Lili fue absuelta, pero el ataque incesante de moralistas y censores acabó afectando a su autoestima («no me gusto mucho a mí misma», diría años más tarde). Las redadas, detenciones y juicios eran continuos, y a la pobre Sally Rand llegaron a detenerla cuatro veces en un mismo día. Estos incidentes afectaban a cada stripteaser de un modo diferente, y mientras que a Gypsy le sirvieron de inspiración para sus novelas, a Lili le deprimieron cada vez más. En la larga entrevista televisiva que concedió a Mike Wallace en 1957 se la ve genuinamente sorprendida ante tantos ataques, y los racionaliza como una forma en que políticos y censores prosperan a costa del débil.

La entrevista muestra a una mujer triste, desencantada e infeliz. Su vida privada fue tempestuosa: seis matrimonios, un número indeterminado de amantes (entre ellos Orson Welles y Anthony Quinn), varios intentos de suicidio, una adicción a los somníferos y la heroína… Su mayor sueño era retirarse del mundo del espectáculo y vivir una vida tranquila, lo que consiguió en sus últimos años con un negocio de lencería. Y sin embargo, su herencia ha llegado hasta nuestros días. Una cadena invisible conecta a Lili St. Cyr, Marilyn Monroe, Dixie Evans, Madonna y Lady Gaga, cada una con su propia idiosincrasia alimentada de una fuente común. Y cuando el personaje de Susan Sarandon en The Rocky Horror Picture Show alcanza el éxtasis definitivo, cantando «Don’t Dream It, Be It» mientras flota en una piscina, exclama un «¡Dios bendiga a Lily St. Cyr!».  

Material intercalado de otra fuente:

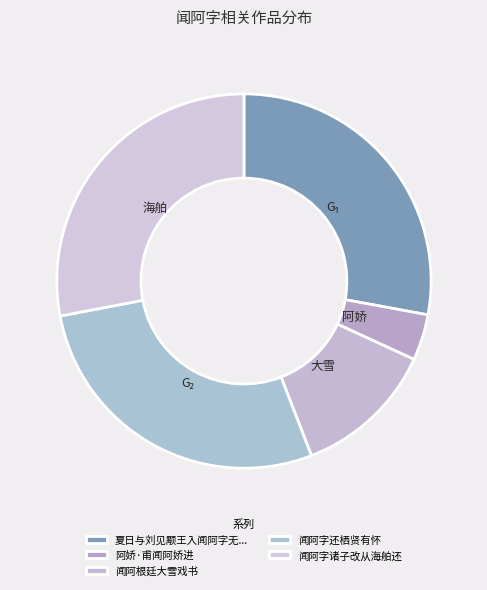

Do 闻阿字诸子改从海舶还 and 闻阿字还栖贤有怀 together represent more than half of the pie?

Yes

Los primeros cincuenta vieron el auge de un tipo diferente de stripteaser, encarnado en la exuberante Tempest Storm. El encanto de Storm no radicaba en el aire de mujer fatal de Gypsy Lee Rose ni en el glamur de Lily St Cyr; su estilo era mucho más directo, sencillo y natural, y su mayor atractivo era su rotundo físico, o dicho sin eufemismos, sus enormes pechos. No en vano fue una de las primeras amantes de Russ Meyer, el cineasta obsesionado con las tallas grandes de sujetador a quien ya dediqué un monográfico.  

En aquellos años el fotógrafo y cineasta Irving Klaw filmó varias películas eróticas en que una sucesión de números desnudistas imitaba el estilo de los striptease del primer burlesque. Striporama, Varietease, Teaserama: películas de consumo rodadas con gracia pero con una notable pobreza de medios. En la escena más famosa, Tempest Storm hace un striptease invertido, es decir, empieza en ropa interior y se va vistiendo poco a poco, con la ayuda de una doncella que acabaría volviéndose muy famosa: una joven Bettie Page.

Soy fan fatal de Page, hasta el punto de que mi pareja y yo hemos celebrado alguna fiesta en su honor, pero no hablaré mucho de ella en esta serie de artículos. A pesar de su aparición en las películas de Klaw, fue más modelo y pin-up que stripteaser. Además, espero dedicarle pronto un artículo entero, o un libro si se tercia.